#### Given records
=-=-=-=-=

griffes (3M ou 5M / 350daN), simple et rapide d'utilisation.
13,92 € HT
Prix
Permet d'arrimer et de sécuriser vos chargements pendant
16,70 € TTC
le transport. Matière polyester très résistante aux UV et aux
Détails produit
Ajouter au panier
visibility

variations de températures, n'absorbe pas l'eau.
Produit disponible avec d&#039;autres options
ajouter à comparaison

=-=-=-=-=

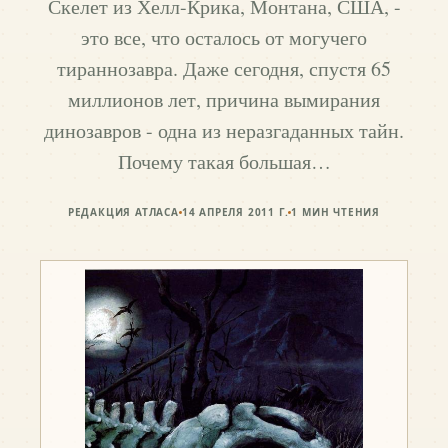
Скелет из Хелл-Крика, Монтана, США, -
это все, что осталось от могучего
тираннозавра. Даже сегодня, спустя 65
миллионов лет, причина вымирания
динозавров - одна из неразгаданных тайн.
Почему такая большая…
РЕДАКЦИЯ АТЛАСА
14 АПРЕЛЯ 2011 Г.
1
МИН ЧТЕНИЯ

=-=-=-=-=

From the records above, copy only the lines starting with the line that holds "griffes (3M ou" and going on through the line that holds "ajouter à comparaison", exactly as written.

#### Answer space
griffes (3M ou 5M / 350daN), simple et rapide d'utilisation.
13,92 € HT
Prix
Permet d'arrimer et de sécuriser vos chargements pendant
16,70 € TTC
le transport. Matière polyester très résistante aux UV et aux
Détails produit
Ajouter au panier
visibility

variations de températures, n'absorbe pas l'eau.
Produit disponible avec d&#039;autres options
ajouter à comparaison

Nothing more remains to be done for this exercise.